1. Pular para o conteúdo
  2. Pular para o menu principal
  3. Ver mais sites da DW

Moradores do Sinai acuados entre jihadistas e militares

Naomi Conrad / Heba Farouk Mahfouz (pv)2 de novembro de 2015

População sofre com a violência, toques de recolher e a desconfiança generalizada, em meio à luta entre o Exército egípcio e um movimento ligado ao "Estado Islâmico".

https://p.dw.com/p/1GyOX
Membros das Forças Armadas do Egito patrulhando as ruas da cidade de Sheikh Zuweid, no norte do Sinai
Foto: picture-alliance/dpa/Gharnousi/Alyoum

Num café com ar condicionado no centro de Cairo – uma das muitas redes internacionais que iluminam as esquinas da cidade – Saed Ateek, um homem magro de sorriso largo, encolhe os ombros com indiferença: sim, ele conhece muito bem ao menos um dos líderes do grupo jihadista Província do Sinai.

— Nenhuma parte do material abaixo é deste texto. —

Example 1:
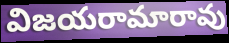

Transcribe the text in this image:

విజయరామారావు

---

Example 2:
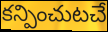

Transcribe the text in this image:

కన్పించుటచే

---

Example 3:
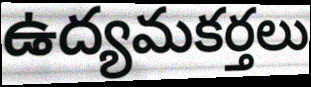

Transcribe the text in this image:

ఉద్యమకర్తలు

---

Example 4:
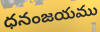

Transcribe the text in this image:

ధనంజయము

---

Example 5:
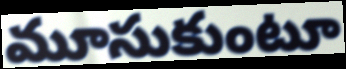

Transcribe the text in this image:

మూసుకుంటూ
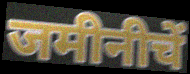
जमीनीचें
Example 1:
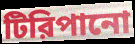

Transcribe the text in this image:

টিরিপানো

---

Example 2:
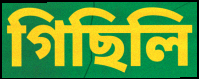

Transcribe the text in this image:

গিছিলি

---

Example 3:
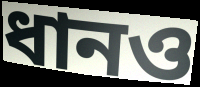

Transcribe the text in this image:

ধানও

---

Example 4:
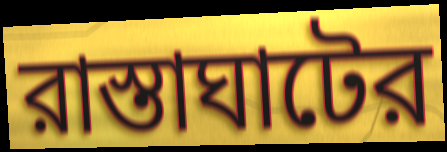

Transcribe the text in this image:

রাস্তাঘাটের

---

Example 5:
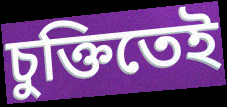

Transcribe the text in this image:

চুক্তিতেই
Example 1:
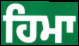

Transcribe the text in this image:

ਹਿਮਾ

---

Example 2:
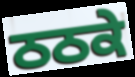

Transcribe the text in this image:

ਠਠਕੇ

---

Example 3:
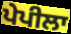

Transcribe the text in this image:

ਪੇਪੀਲਾ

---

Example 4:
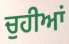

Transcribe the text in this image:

ਚੁਹੀਆਂ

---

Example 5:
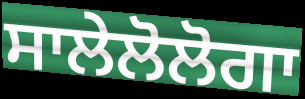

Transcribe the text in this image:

ਸਾਲੇਲੋਲੋਗਾ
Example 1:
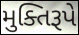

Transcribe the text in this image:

મુક્તિરૂપે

"Shadi al-Manaei cresceu numa cidade perto da minha. Eu costumava vê-lo nas reuniões tribais. Olha, ele era apenas um cara normal, como todos nós", afirma.

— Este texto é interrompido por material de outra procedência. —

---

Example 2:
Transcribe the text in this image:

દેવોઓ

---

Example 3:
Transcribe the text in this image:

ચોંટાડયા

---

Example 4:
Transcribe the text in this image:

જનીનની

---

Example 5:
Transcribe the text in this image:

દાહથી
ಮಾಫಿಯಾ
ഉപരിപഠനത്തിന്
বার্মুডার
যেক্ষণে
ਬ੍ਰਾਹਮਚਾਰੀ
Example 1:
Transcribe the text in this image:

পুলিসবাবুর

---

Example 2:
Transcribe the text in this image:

Ateek, um homem de 30 e poucos anos que ostenta uma camiseta da moda e um relógio caro, vem de Shabana, uma pequena cidade beduína no norte do Sinai, não muito distante da fronteira entre o Egito e Israel. Ele pertence à tribo Sawarka, a segunda maior das tribos beduínas que habitam os desertos do Sinai.

Atualmente, no entanto, o vilarejo de Ateek foi transformado numa "zona de guerra". O local está quase deserto. Segundo ele, 90% dos habitantes foram forçados a fugir. "É uma cidade fantasma", suspira Ateek, balançando a cabeça.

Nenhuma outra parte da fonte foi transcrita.